Sınav günü yapılması gerekenleri de hatırlatan Dr. Berrin Eylen Özyurt, “Sınav günü hazır olmak için güne iyi bir kahvaltı ile başlamak ve sınav salonuna gitmek için kendine bol zaman vermek, talimatları ve soruları okumak için zaman ayırmak önemli etkenler. Bu zaman yeterince ayrıldığınca öğrenci kendisinden ne beklendiğini tam olarak anlayacaktır. İhtiyaç duyduğunda sınav görevlilerinden yardım istemek, her soru için ne kadar zamana ihtiyaç olacağını planlamak, bir soruya takıldığında paniğe kapılmadan, diğer sorulara devam etmek ve sınav sonunda yapılamayan sorulara geri dönmek için kendine yeterince zaman bırakmak da pozitif etki yaratan önemli etkenler olacaktır” diye konuştu.

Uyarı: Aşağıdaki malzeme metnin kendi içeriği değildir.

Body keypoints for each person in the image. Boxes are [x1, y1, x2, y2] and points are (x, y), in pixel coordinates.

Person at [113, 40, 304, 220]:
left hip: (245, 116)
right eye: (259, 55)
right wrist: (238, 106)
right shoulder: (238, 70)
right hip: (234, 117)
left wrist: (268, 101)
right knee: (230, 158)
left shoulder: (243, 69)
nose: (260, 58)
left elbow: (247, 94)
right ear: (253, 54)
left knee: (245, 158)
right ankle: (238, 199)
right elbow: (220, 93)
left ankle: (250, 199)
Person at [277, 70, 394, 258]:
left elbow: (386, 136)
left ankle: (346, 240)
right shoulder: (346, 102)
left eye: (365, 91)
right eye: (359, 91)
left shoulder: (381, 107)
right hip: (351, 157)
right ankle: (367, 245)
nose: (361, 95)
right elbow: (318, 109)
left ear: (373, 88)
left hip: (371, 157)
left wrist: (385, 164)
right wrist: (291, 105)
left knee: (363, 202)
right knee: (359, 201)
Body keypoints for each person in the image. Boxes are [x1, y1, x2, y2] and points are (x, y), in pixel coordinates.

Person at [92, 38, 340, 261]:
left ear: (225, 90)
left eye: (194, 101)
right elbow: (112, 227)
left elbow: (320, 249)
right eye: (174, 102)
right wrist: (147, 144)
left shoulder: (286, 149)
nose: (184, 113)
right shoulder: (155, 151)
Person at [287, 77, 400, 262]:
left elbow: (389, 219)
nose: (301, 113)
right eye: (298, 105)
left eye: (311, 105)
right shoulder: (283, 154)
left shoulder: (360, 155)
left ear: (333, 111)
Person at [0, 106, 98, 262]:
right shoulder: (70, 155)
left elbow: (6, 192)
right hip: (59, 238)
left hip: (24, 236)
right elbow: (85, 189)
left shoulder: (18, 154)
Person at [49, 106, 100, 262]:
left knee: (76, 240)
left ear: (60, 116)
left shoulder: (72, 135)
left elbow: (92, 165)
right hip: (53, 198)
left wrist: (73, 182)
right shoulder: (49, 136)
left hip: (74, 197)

SAĞLIĞINIZ İÇİN ÖNERİLERE KULAK VERİN
Önemli bir sınav öncesinde ya da sağlığı tehdit eden bir durumda kaygı duymanın duruma uygun bir tepki olduğunu belirten Dr. Berrin Eylen Özyurt, “Kaygı ile baş etmede en önemli araç, bilgidir. Eğer durum hakkında yeterli bilgiye sahip olur ve gerekli tedbirleri alırsak hem durumu hem de kaygıyı kontrol etmek mümkün olur. Yetkili kaynaklardan verilen COVID – 19 ile ilgili bilgiler bu virüsten nasıl korunulacağı konusunda bize yeterli donanımı kazandırıyor. Bu bilgiler, kaygıyı kontrol etmek açısından da önemlidir. Sınava hazırlanırken kendi sağlığına odaklanmak ve korumak her zaman önemlidir, ancak içinde bulunduğumuz koşullarda özellikle önem taşır. Sınav gününde de Sağlık Bakanlığı’nın ve sağlık personelinin önerdiği gibi maske takmaya, mesafe kuralına uymaya, el temizliğine özen göstermeye, tuvalete gitme ihtiyacı doğarsa öncesinde ve sonrasında elleri iyice yıkamaya ve kapıları açıp kapatırken kağıt havlu gibi kullanmaya, sınav sırasında ise yüzüne veya boynuna dokunmaktan kaçınmaya dikkat etmek gerekir. Ayrıca, insanlarla ve sınava giren diğer öğrencilerle nasıl etkileşimde bulunulacağıyla ilgili sağduyulu kararlar vermek önemli” dedi.
GEVŞEME VE NEFES EGZERSİZLERİ YAPABİLİRSİNİZ
Kaygıyı azaltmanın bir başka önemli yolunun da gevşeme ve nefes egzersizleri yapmak olduğunu hatırlatan Özyurt, “Kaygı, kasların kasılmasına ve sık, yüzeysel nefes alınmasına neden olan bir duygu durumdur. Kasların gevşetilmesi ve diyaframdan nefes almanın öğrenilmesi ile kaygıyı azaltmak mümkün olmaktadır. Yoga, meditasyon ve farkındalık içeren diğer tekniklerden bir tanesini öğrenmek ve kaygının arttığı durumlarda uygulamak oldukça işe yaramaktadır. Kaygıyı kontrol etmek; düşünceleri organize etmede, dikkati toplamada yardımcı olur, olumsuz düşünmeyi ve paniğe kapılmayı engeller, kontrol duygusu başarmaya yardım eder, gerçek performansın sergilenmesinde önemli rol oynar” diye konuştu.